When we asked the men why gun violence persists, they talked about schools that don’t prepare them for living-wage jobs. They spoke of families split by mass incarceration. They bemoaned a lack of economic opportunity. And they spoke of a culture driven by social media arguments and punctuated by so-called “drill music” — a murderous hip-hop soundtrack that celebrates and documents homicides. More than anything, though, they spoke of pain and the need to survive.

“Losing my cousins, family members. Literally seeing their heads open. That changed me.” That’s what a 26-year-old participant from North Philly told us when we asked him how gun violence had affected him. “I seen a whole lot of stuff, seems like. That made me be the way I am. It was, like, ‘It ain’t going to be me.’”

Another 26-year-old participant from Frankford spoke of being shot by a friend on the same block where his father had been shot more than two decades before. The generational nature of the violence isn’t something that can be solved overnight, but when we asked the young men for solutions, they spoke of innovative approaches, and we listened.

» READ MORE: It’s time to support the Black men in Philadelphia being destroyed by gun violence | Solomon Jones

Based on their input, ManUpPHL made five central recommendations, and we are calling on different segments of our community to help carry them out.

  1. First, we call on local universities to partner with neighborhood schools, creating a new educational pipeline for students who are threatened by gun violence.

  2. Second, we call on the prison system to use incarcerated leaders to fight gun violence from inside the prison walls.

  3. Third, we call on medical schools to bring mental health substations to our communities.

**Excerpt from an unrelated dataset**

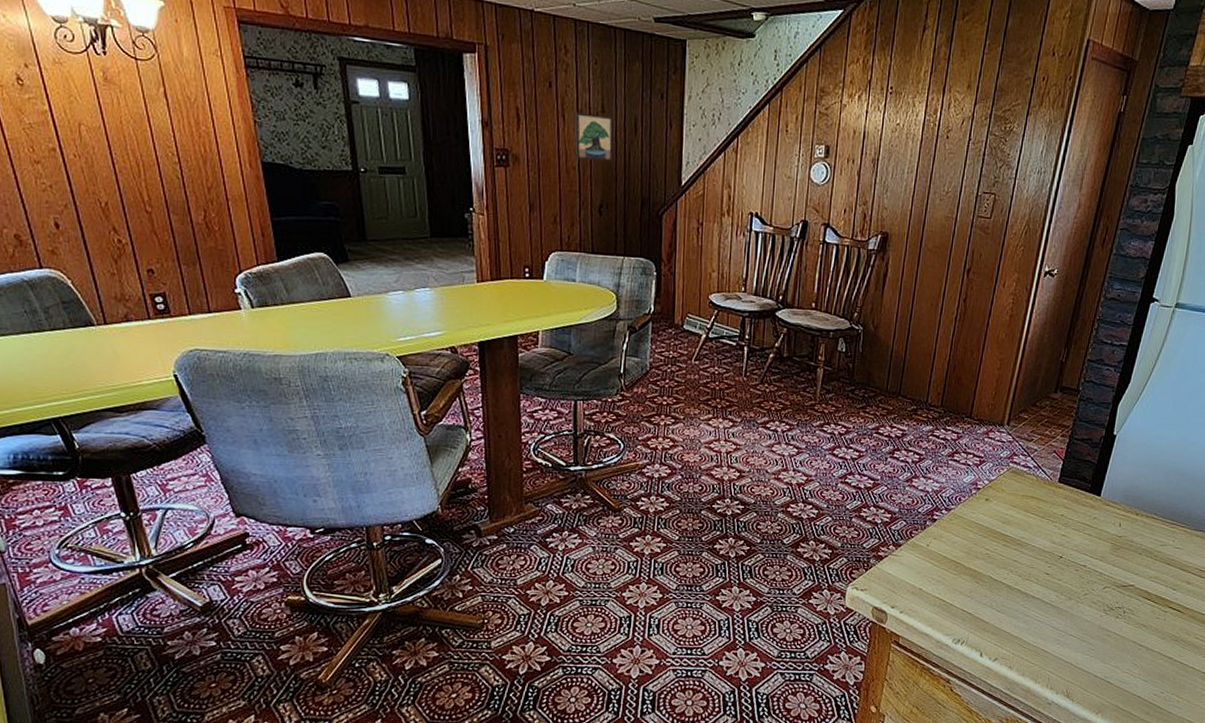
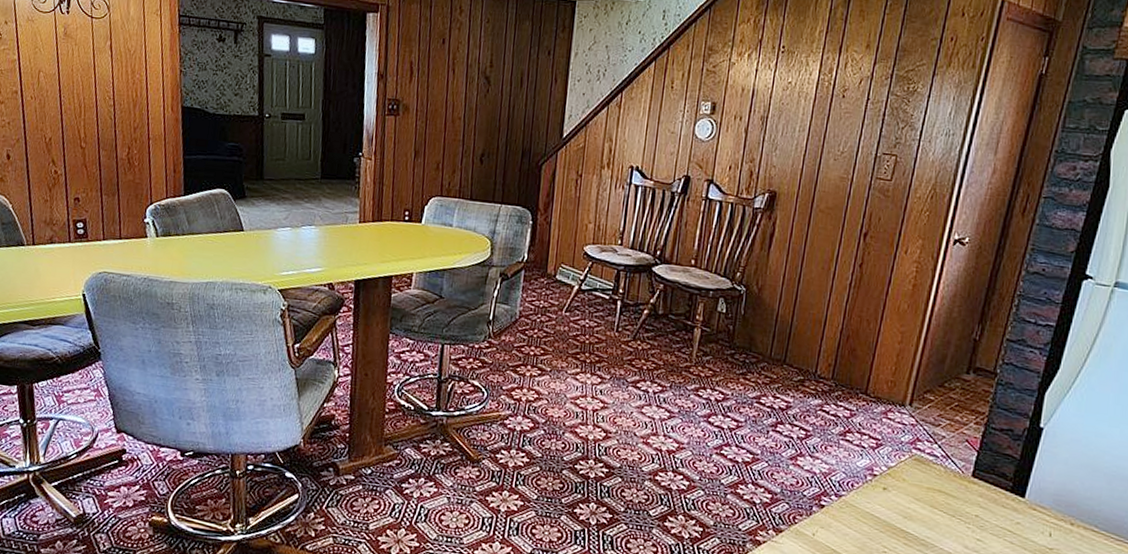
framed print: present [575,112,614,162] -> none [462,66,501,113]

  4. Fourth, we call on corporations to create jobs for returning citizens, and government to give them tax credits for doing so.

  5. Fifth, we call on our sports industry to fund community members to work as resource connectors to steer young people to proven and effective help.

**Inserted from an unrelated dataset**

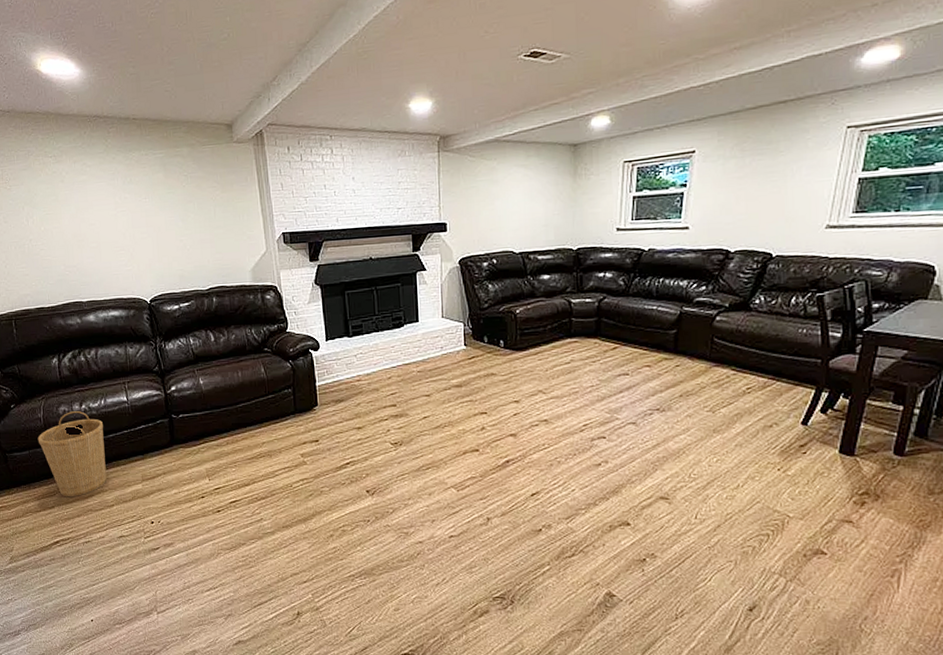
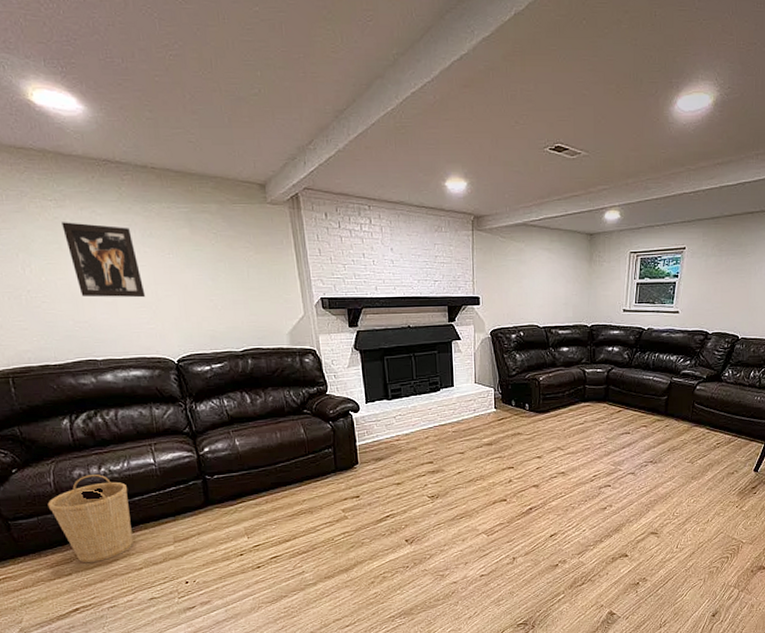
wall art: none [59,175,125,243] -> present [62,222,146,298]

That last recommendation was drawn from the words of a 21-year-old participant from South Philadelphia who was facing gun charges when we spoke to him. He spoke passionately about the need to make real connections with those involved in gun violence.

“You can’t just go build a bond with somebody who got a gun on the streets. You got to already have that bond with them, he got to already be close with you, because it’s hard to open up to people in the streets. It’s hard to communicate. People in the streets got harder communication skills … You just got to know somebody in that community already trying to make a change.”

If we are going to solve gun violence in Philadelphia, we need to listen. ManUpPHL has helped start that process. Now it’s time to act.